Hoje que as mercearias levaram-me a apanhar o autocarro na Graça, entram na minha paragem três crianças. Uma loira, uma morena, uma preta. A loira de uns cinco anos, a morena de uns dez, onze ou doze, a preta de uns dez, onze ou doze. Entram em grupo, em grupo olham o motorista, em grupo se riem. Procuro nelas aquele riso disforme do medo que quase desculpa a audácia. Não encontro. Meia dúzia de segundos depois, o motorista solta furioso: "Três viagens, três bilhetes!" Elas saem.
Quando eu andava na Primária e comecei a ir para o Conservatório, certo dia, tendo perdido (ou sendo-me roubado na aula) o bilhete de autocarro do regresso, fiz os 3,5 kms de distância entre o Conservatório e a minha casa a pé. Cheguei tardíssimo, à hora do jantar, perdidas que estavam as duas horas para fazer os trabalhos de casa, e ainda tive que explicar o atraso e ouvir que para a próxima deveria ter mais cuidado e manter a carteira não debaixo de olho, mas comigo.
Do Panteão a Santa Apolónia, a reacção chocada do motorista fez-se sentir em todo o autocarro e prosseguiria em repeat. "Estes pais não dão educação nenhuma aos filhos, acreditas que" dizia ao telefone quando saímos todos.

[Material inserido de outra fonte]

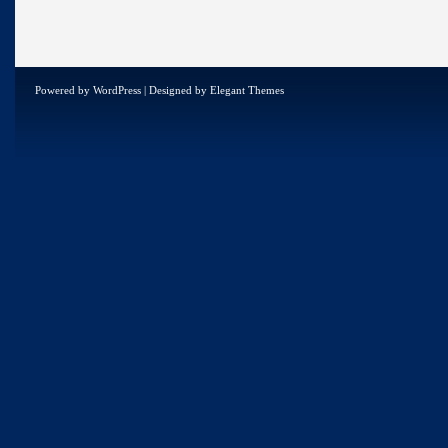
Powered by
WordPress
| Designed by
Elegant Themes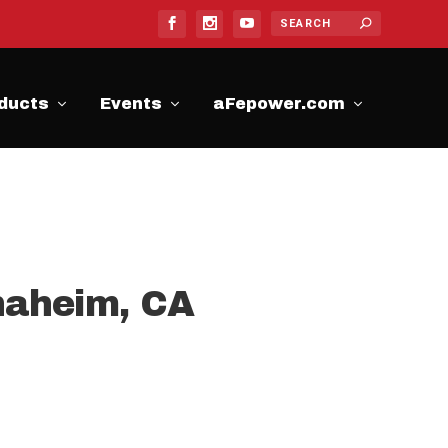
ducts
Events
aFepower.com
naheim, CA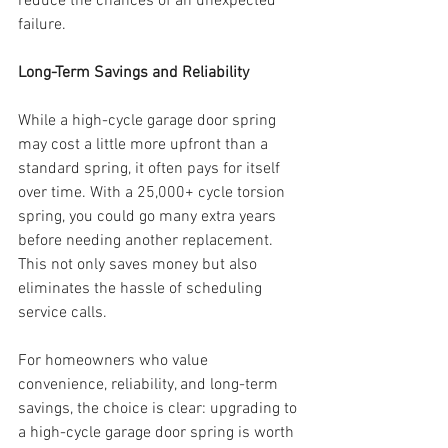
reduce the chances of an unexpected 
failure.
Long-Term Savings and Reliability
While a high-cycle garage door spring 
may cost a little more upfront than a 
standard spring, it often pays for itself 
over time. With a 25,000+ cycle torsion 
spring, you could go many extra years 
before needing another replacement. 
This not only saves money but also 
eliminates the hassle of scheduling 
service calls.
For homeowners who value 
convenience, reliability, and long-term 
savings, the choice is clear: upgrading to 
a high-cycle garage door spring is worth 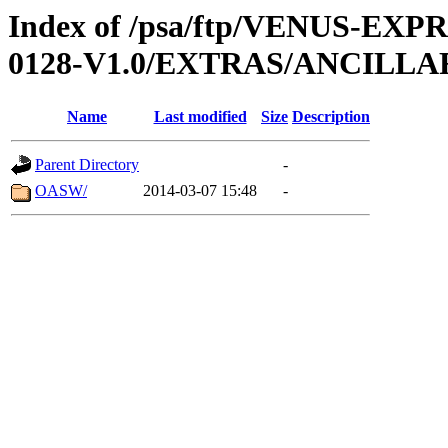
Index of /psa/ftp/VENUS-EX
0128-V1.0/EXTRAS/ANCILL
Name
Last modified
Size
Description
Parent Directory
-
OASW/
2014-03-07 15:48
-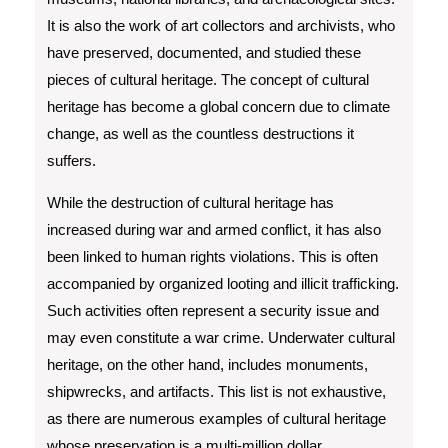
It is also the work of art collectors and archivists, who
have preserved, documented, and studied these
pieces of cultural heritage. The concept of cultural
heritage has become a global concern due to climate
change, as well as the countless destructions it
suffers.
While the destruction of cultural heritage has
increased during war and armed conflict, it has also
been linked to human rights violations. This is often
accompanied by organized looting and illicit trafficking.
Such activities often represent a security issue and
may even constitute a war crime. Underwater cultural
heritage, on the other hand, includes monuments,
shipwrecks, and artifacts. This list is not exhaustive,
as there are numerous examples of cultural heritage
whose preservation is a multi-million dollar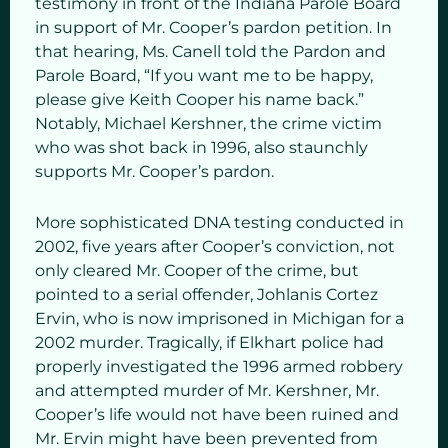
testimony in front of the Indiana Parole Board
in support of Mr. Cooper’s pardon petition. In
that hearing, Ms. Canell told the Pardon and
Parole Board, “If you want me to be happy,
please give Keith Cooper his name back.”
Notably, Michael Kershner, the crime victim
who was shot back in 1996, also staunchly
supports Mr. Cooper’s pardon.
More sophisticated DNA testing conducted in
2002, five years after Cooper’s conviction, not
only cleared Mr. Cooper of the crime, but
pointed to a serial offender, Johlanis Cortez
Ervin, who is now imprisoned in Michigan for a
2002 murder. Tragically, if Elkhart police had
properly investigated the 1996 armed robbery
and attempted murder of Mr. Kershner, Mr.
Cooper’s life would not have been ruined and
Mr. Ervin might have been prevented from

É claro que há 25 anos atrás, as crianças tinham trabalhos de casa, que faziam em determinada hora do dia, preferencialmente antes do jantar, para poderem contar com a supervisão dos pais, com quem jantariam depois e conversariam sobre a jornada.
Esta mudança súbita da sociedade, este passado tão recente que passou tão depressa... Apesar dos vinte anos que nos separam, eu percebo o motorista.